Sunday, December 6, 2015

Chocolate-Covered Raisins

Pets are family

I am fairly new to this whole "pets are family" business. I mean, I've always believed in the idea of it. I've always claimed that my pets are family. But it wasn't until recently that I realized that some people mean this more literally than others.

When my husband and I first started dating he procured a doggie for us to love. And then I learned how difficult it can be to actually train an already full-grown animal. Because despite the fact that I had owned more animals in my eighteen years than most people do in a lifetime, I had never actually taken responsibility for training one.

Differing Opinions

Here's a paraphrased conversation we had about it at the time. (It should be noted that during this time I was technically living with my grandparents. My dad had been very clear that he didn't want me moving in with my boyfriend the day after graduating from high school. Which meant that all my rarely used possessions were at my grandparent's house, all my regularly used possessions were at Stephen's apartment, and I kept the everyday essentials in my car.)

Me: Oh my god. This sofa smells like urine.
Stephen: (sighing) Angel peed on it again. I already cleaned it but the smell doesn't go away. I'm probably going to have to gate her in the kitchen tomorrow when I go to work.
Me: Why don't you just, like, permanently leave her in there? She's clearly incapable of learning to pee outside.
Stephen: ....That doesn't seem very fair to the dog. She's getting there. That's the first accident she's had in a week.
Me: It doesn't seem very fair to me when I'm over here trying to seduce you and your couch smells like dog piss.
Stephen: Well, this isn't your house. It's Angel's. And you're trying to get her locked in a tiny kitchen indefinitely.
Me: I don't really see the problem here. She's a dog.
Stephen: Yeah, well, dogs are family.
Me: (laughter) ... Wait... you're serious right now?

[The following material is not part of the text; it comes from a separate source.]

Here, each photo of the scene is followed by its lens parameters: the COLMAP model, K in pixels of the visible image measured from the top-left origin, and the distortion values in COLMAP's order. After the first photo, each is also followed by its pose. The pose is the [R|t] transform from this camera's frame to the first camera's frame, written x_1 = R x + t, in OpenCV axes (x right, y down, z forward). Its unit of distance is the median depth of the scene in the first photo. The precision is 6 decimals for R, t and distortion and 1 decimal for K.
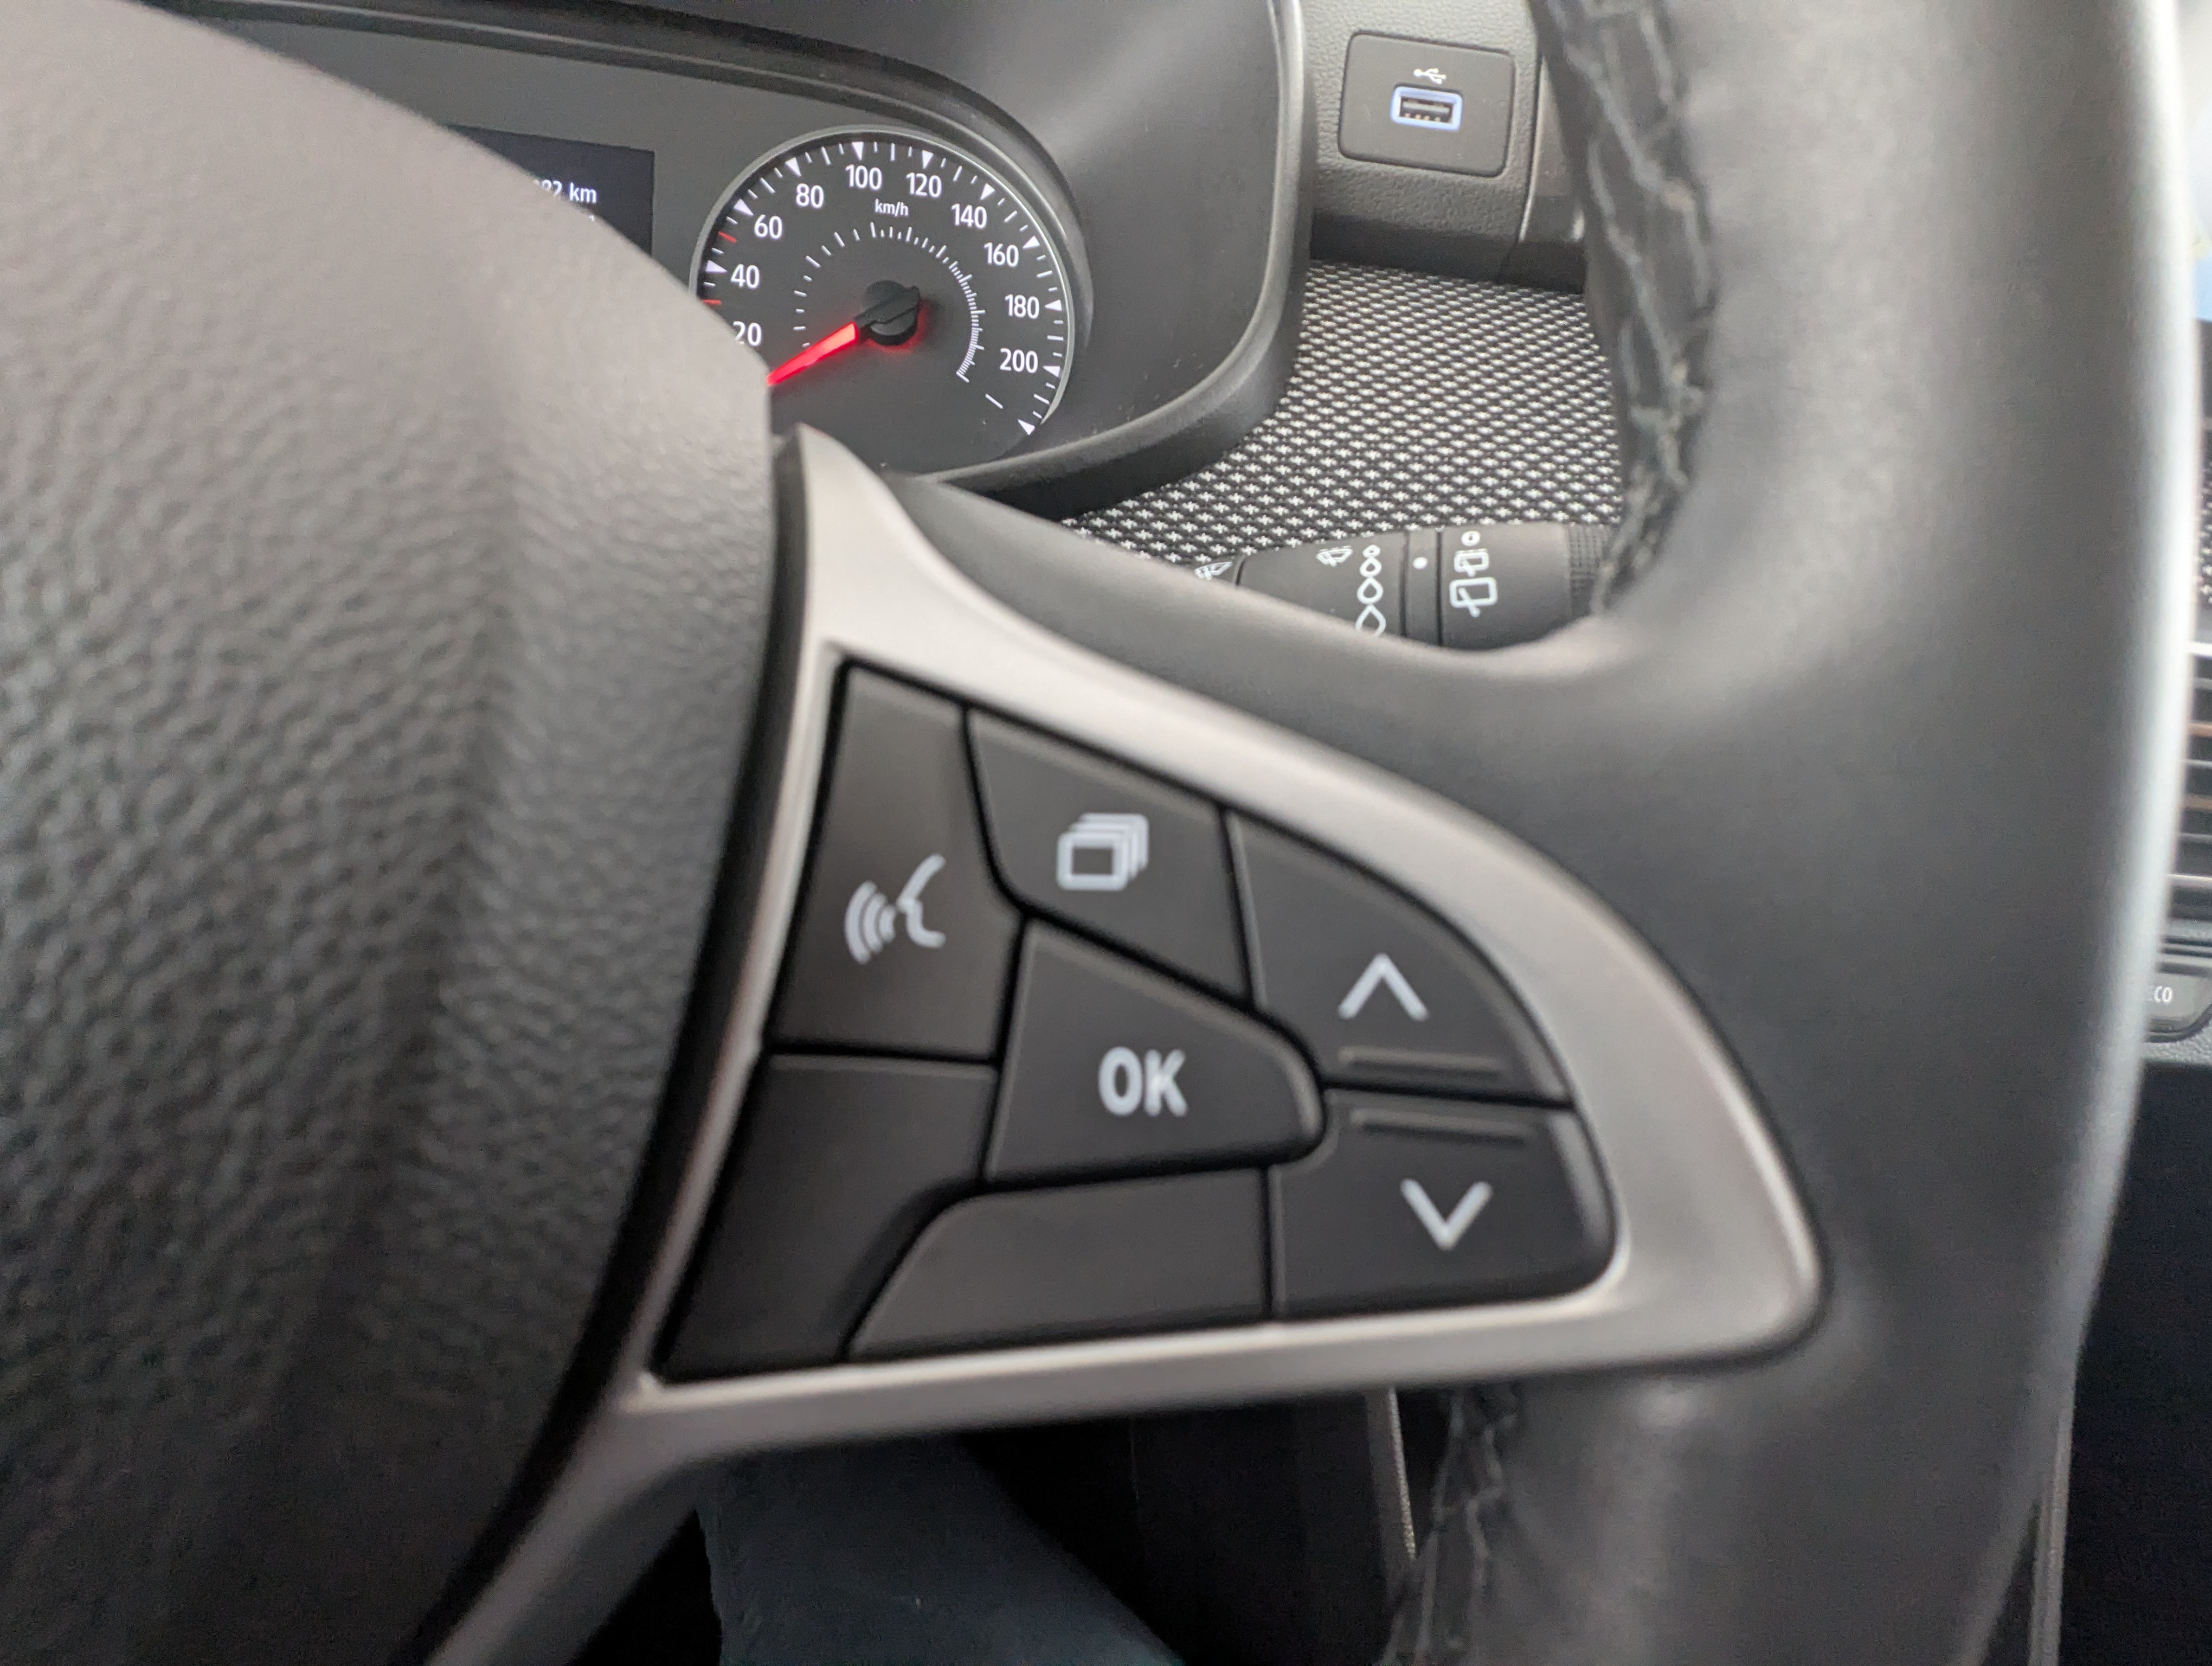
lens RADIAL K [[1060.0, 0, 1097.4], [0, 1060.0, 817.6], [0, 0, 1]] dist [-0.000788, 0.001433]
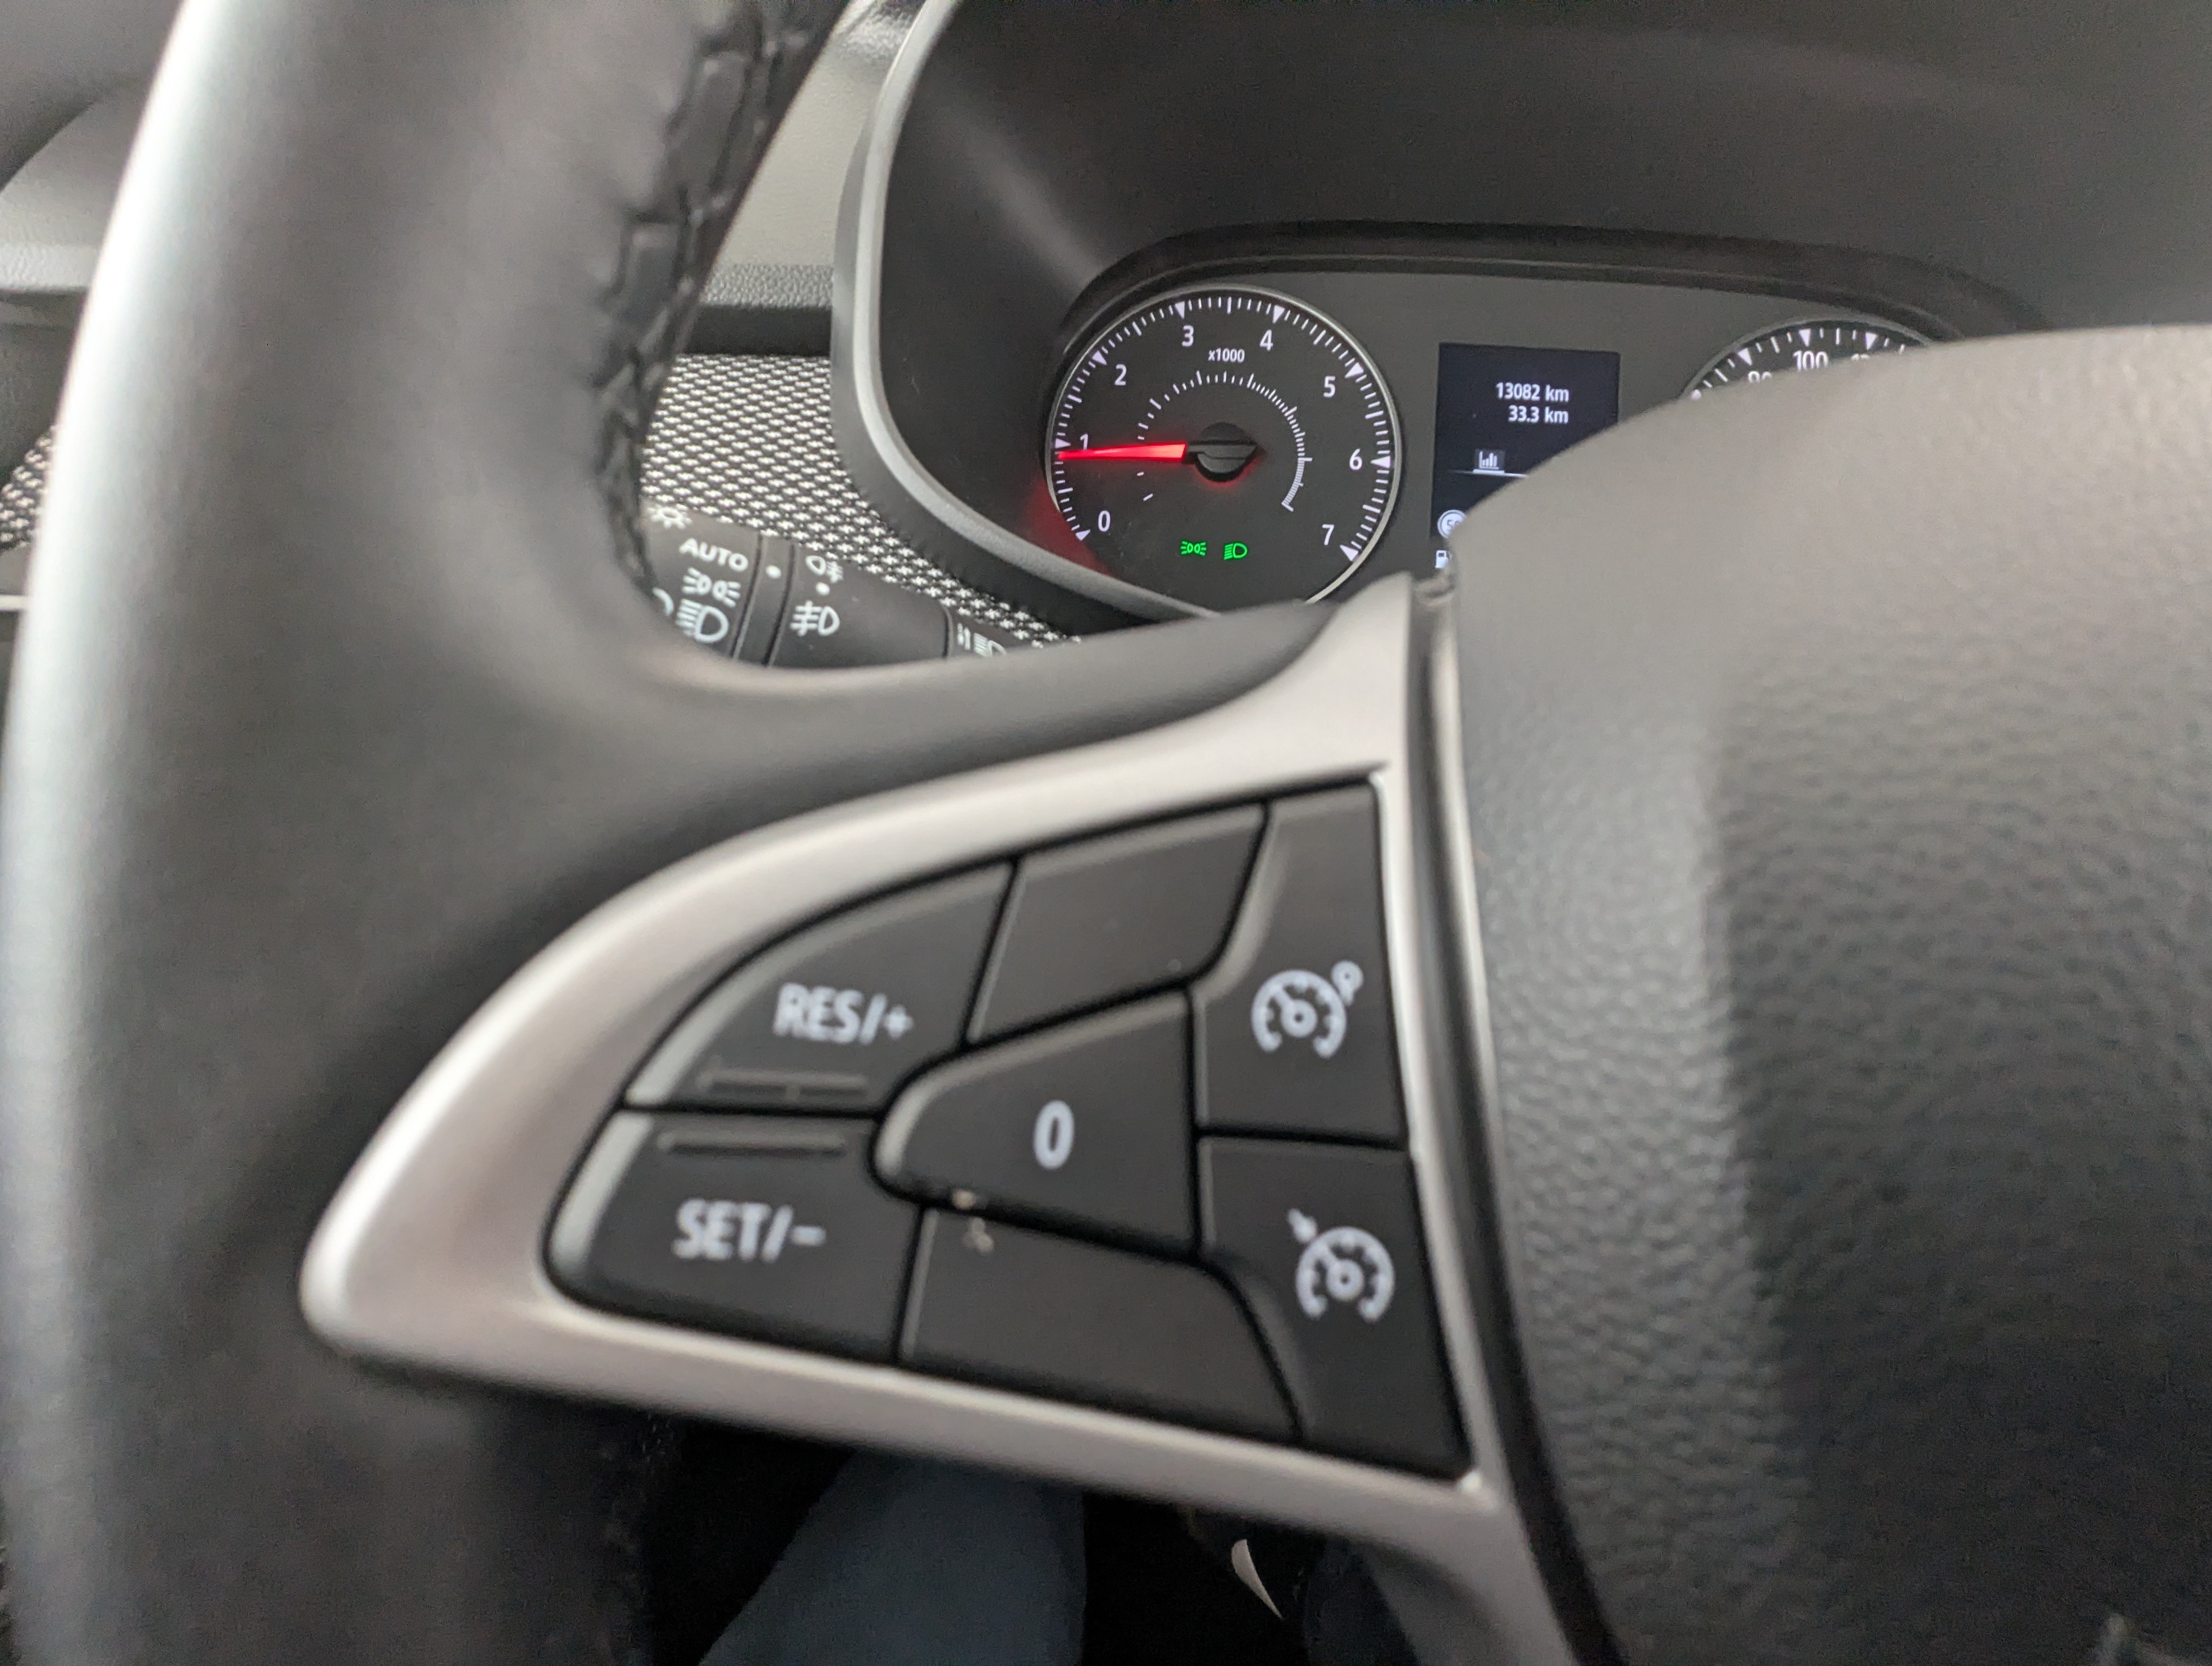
lens RADIAL K [[1060.0, 0, 1092.9], [0, 1060.0, 835.0], [0, 0, 1]] dist [-0.000788, 0.001433]
pose [[0.978642, 0.025791, -0.203946, -0.694191], [-0.043493, 0.995617, -0.082798, -0.021664], [0.200917, 0.089900, 0.975475, -0.121428]]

Today, almost eight years later, people often assume that Angel was originally my dog. Because I am head-over-heels in love with my dog. Then I have to admit to them that, no, Angel was originally adopted by Stephen. He painstakingly trained every bad habit out of her after years of neglect from previous owners. And now she is my perfect puppy. She has her run of the house every day. She is better potty-trained than some of our friends after they've had too much to drink. She is a big part of our little family.

Angel is not sure how balls work.

So although I have my fair share of... questionable... pet stories, I like to think that I am a reformed pet owner. If anyone questions my love of my dog, they need only to look around our house. Where Angel has three beds in various locations throughout the house and a small shrine dedicated to her on our mantle. (Is it that obvious we don't have kids?) This shrine includes a small quilt of Angel's face, made by my mother-in-law.

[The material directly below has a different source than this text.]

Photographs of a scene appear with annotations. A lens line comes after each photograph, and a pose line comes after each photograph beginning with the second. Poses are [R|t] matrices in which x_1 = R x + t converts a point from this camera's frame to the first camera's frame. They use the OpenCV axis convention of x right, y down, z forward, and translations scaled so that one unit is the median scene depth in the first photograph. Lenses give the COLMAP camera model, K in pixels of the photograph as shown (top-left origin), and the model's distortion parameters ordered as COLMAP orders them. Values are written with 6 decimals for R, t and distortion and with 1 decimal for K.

You can see the original photo of Angel here.
(insert shameless plug for my MIL's business)

The Incident

We're lucky people and Angel is a lucky dog. She was especially lucky to be family on one occasion in particular. It was after a midnight showing of one of the Twilight movies (Eclipse, I think?) and someone-who-will-remain-nameless left an unfinished box of Raisinettes in our bathroom trash can. (Hint: it was one of my sisters but I have so many that I still feel like I'm protecting the guilty.)

As you might have already guessed, Angel found the box and ate the chocolate-covered raisins. Being the wonderful pet owner that I now am, I caught her in the act and was able to recover the box with about twenty chocolate-covered raisins remaining. I immediately texted the sister in question (Still could be the little one, y'all. She has a cell phone!) and asked her how many raisins had been left in the box. She said maybe seven. And since I had about twenty, I knew she was not a reliable source and that I had to get this dog to the vet.

At the time I was concerned about her chocolate intake, but the vet told me that he wasn't that concerned about Angel ingesting a small amount of milk chocolate (Hooray!). However, she was getting her stomach pumped anyway because apparently any amount of raisin is, like, instant kidney failure for some dogs (Boo!).

And that's how I came to spend a small fortune on our dog for the first time. For three to four years following this incident I managed to spend more money on my middle-aged dog's medical bills than on my own. When I asked my husband for feedback on the amount of money I was spending on things that probably wouldn't kill our dog he said, "Yeah. That's a lot of money. But this is our dog."

Yes. Right. She's a member of the family, after all.